** MATERIALS PROVIDED **
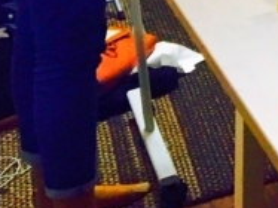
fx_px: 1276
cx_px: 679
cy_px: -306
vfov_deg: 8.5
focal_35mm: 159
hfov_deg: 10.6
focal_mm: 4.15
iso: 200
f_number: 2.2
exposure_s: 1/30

---

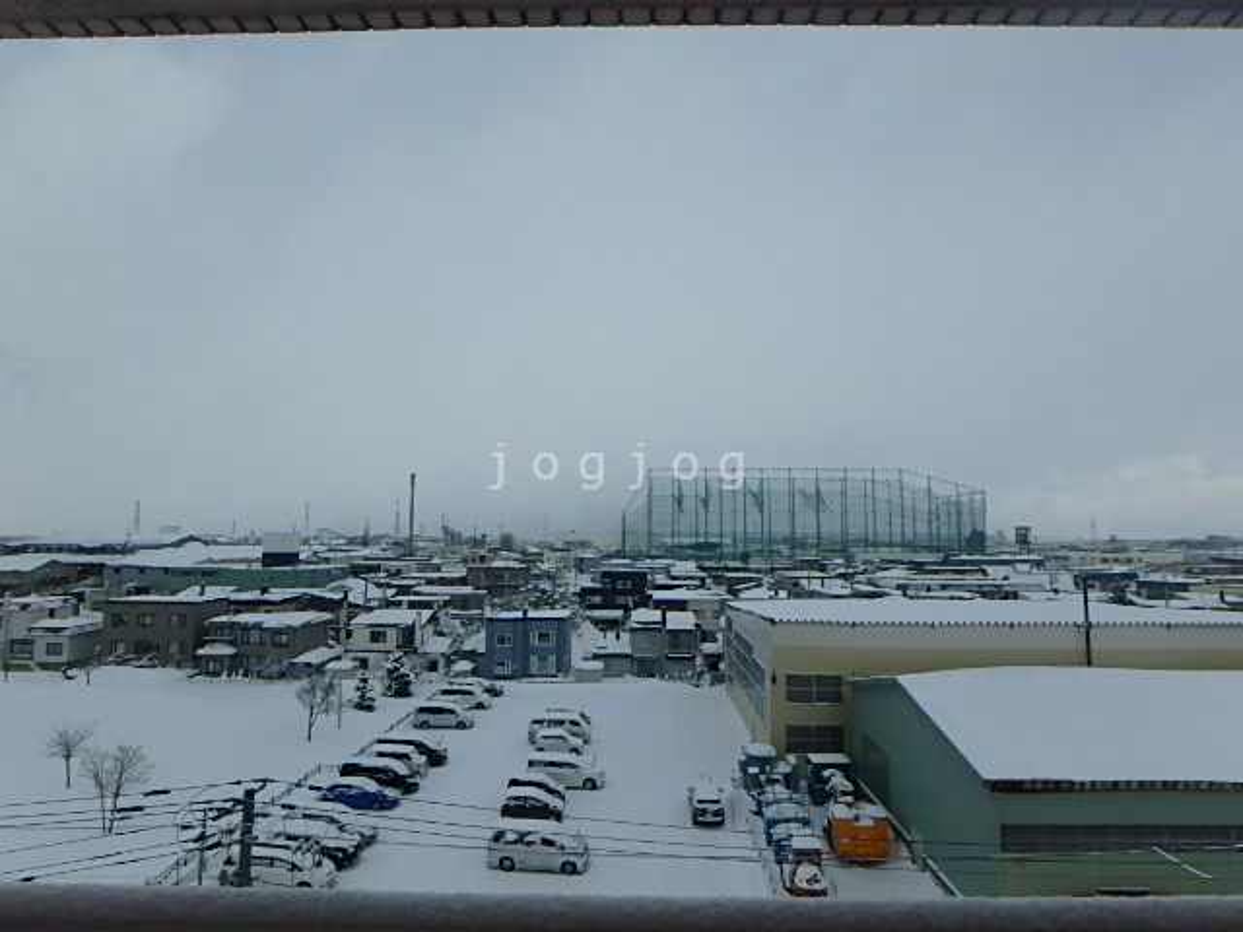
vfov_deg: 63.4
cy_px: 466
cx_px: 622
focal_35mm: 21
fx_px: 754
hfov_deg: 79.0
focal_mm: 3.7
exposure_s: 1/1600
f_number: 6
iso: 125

** EXERCISE DESCRIPTION **
Would you please copy, word for word, everything above from the line containing "fx_px: 1276" down to the line containing "exposure_s: 1/30", those two lines included?

** WRITTEN REPLY **
fx_px: 1276
cx_px: 679
cy_px: -306
vfov_deg: 8.5
focal_35mm: 159
hfov_deg: 10.6
focal_mm: 4.15
iso: 200
f_number: 2.2
exposure_s: 1/30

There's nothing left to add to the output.